- [Assigned task] Would you output each record exactly as it stands?

++++++

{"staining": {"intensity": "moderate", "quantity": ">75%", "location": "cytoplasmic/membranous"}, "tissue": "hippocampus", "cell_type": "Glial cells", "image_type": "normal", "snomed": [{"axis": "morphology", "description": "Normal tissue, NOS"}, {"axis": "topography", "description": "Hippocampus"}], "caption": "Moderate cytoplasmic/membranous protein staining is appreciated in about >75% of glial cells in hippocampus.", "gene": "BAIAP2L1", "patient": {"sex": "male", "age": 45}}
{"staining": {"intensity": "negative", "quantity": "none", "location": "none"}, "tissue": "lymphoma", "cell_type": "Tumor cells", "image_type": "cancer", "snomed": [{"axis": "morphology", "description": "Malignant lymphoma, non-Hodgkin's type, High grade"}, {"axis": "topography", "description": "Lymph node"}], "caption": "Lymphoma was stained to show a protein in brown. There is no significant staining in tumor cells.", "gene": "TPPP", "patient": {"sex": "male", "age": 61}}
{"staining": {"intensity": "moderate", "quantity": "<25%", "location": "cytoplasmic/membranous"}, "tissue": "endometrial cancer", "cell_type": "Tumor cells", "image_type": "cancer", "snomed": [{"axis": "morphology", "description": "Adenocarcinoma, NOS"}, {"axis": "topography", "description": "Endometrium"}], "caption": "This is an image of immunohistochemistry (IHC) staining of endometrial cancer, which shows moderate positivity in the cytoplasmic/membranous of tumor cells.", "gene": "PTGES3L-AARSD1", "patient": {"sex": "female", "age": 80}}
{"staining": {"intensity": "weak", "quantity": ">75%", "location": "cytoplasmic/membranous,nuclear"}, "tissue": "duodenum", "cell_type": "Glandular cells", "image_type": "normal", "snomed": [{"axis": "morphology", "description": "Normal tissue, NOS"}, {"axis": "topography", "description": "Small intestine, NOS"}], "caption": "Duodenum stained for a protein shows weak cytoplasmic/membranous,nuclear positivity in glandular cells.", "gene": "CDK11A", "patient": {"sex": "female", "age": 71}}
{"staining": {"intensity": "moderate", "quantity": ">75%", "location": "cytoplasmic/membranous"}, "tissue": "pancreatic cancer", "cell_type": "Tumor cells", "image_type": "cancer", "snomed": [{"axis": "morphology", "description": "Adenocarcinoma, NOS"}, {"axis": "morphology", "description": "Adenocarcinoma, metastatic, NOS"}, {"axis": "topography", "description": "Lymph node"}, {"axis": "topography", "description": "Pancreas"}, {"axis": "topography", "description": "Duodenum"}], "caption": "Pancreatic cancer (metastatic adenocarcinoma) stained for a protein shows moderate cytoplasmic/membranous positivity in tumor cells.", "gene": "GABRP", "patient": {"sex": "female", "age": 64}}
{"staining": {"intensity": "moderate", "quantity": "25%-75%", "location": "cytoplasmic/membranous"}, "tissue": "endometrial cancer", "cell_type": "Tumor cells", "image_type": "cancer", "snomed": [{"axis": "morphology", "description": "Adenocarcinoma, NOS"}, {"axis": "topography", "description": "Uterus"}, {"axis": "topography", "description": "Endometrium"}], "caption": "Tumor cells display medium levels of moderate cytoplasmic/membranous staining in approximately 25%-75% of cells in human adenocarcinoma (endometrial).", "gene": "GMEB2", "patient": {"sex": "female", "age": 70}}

++++++

- [Written response]
{"staining": {"intensity": "moderate", "quantity": ">75%", "location": "cytoplasmic/membranous"}, "tissue": "hippocampus", "cell_type": "Glial cells", "image_type": "normal", "snomed": [{"axis": "morphology", "description": "Normal tissue, NOS"}, {"axis": "topography", "description": "Hippocampus"}], "caption": "Moderate cytoplasmic/membranous protein staining is appreciated in about >75% of glial cells in hippocampus.", "gene": "BAIAP2L1", "patient": {"sex": "male", "age": 45}}
{"staining": {"intensity": "negative", "quantity": "none", "location": "none"}, "tissue": "lymphoma", "cell_type": "Tumor cells", "image_type": "cancer", "snomed": [{"axis": "morphology", "description": "Malignant lymphoma, non-Hodgkin's type, High grade"}, {"axis": "topography", "description": "Lymph node"}], "caption": "Lymphoma was stained to show a protein in brown. There is no significant staining in tumor cells.", "gene": "TPPP", "patient": {"sex": "male", "age": 61}}
{"staining": {"intensity": "moderate", "quantity": "<25%", "location": "cytoplasmic/membranous"}, "tissue": "endometrial cancer", "cell_type": "Tumor cells", "image_type": "cancer", "snomed": [{"axis": "morphology", "description": "Adenocarcinoma, NOS"}, {"axis": "topography", "description": "Endometrium"}], "caption": "This is an image of immunohistochemistry (IHC) staining of endometrial cancer, which shows moderate positivity in the cytoplasmic/membranous of tumor cells.", "gene": "PTGES3L-AARSD1", "patient": {"sex": "female", "age": 80}}
{"staining": {"intensity": "weak", "quantity": ">75%", "location": "cytoplasmic/membranous,nuclear"}, "tissue": "duodenum", "cell_type": "Glandular cells", "image_type": "normal", "snomed": [{"axis": "morphology", "description": "Normal tissue, NOS"}, {"axis": "topography", "description": "Small intestine, NOS"}], "caption": "Duodenum stained for a protein shows weak cytoplasmic/membranous,nuclear positivity in glandular cells.", "gene": "CDK11A", "patient": {"sex": "female", "age": 71}}
{"staining": {"intensity": "moderate", "quantity": ">75%", "location": "cytoplasmic/membranous"}, "tissue": "pancreatic cancer", "cell_type": "Tumor cells", "image_type": "cancer", "snomed": [{"axis": "morphology", "description": "Adenocarcinoma, NOS"}, {"axis": "morphology", "description": "Adenocarcinoma, metastatic, NOS"}, {"axis": "topography", "description": "Lymph node"}, {"axis": "topography", "description": "Pancreas"}, {"axis": "topography", "description": "Duodenum"}], "caption": "Pancreatic cancer (metastatic adenocarcinoma) stained for a protein shows moderate cytoplasmic/membranous positivity in tumor cells.", "gene": "GABRP", "patient": {"sex": "female", "age": 64}}
{"staining": {"intensity": "moderate", "quantity": "25%-75%", "location": "cytoplasmic/membranous"}, "tissue": "endometrial cancer", "cell_type": "Tumor cells", "image_type": "cancer", "snomed": [{"axis": "morphology", "description": "Adenocarcinoma, NOS"}, {"axis": "topography", "description": "Uterus"}, {"axis": "topography", "description": "Endometrium"}], "caption": "Tumor cells display medium levels of moderate cytoplasmic/membranous staining in approximately 25%-75% of cells in human adenocarcinoma (endometrial).", "gene": "GMEB2", "patient": {"sex": "female", "age": 70}}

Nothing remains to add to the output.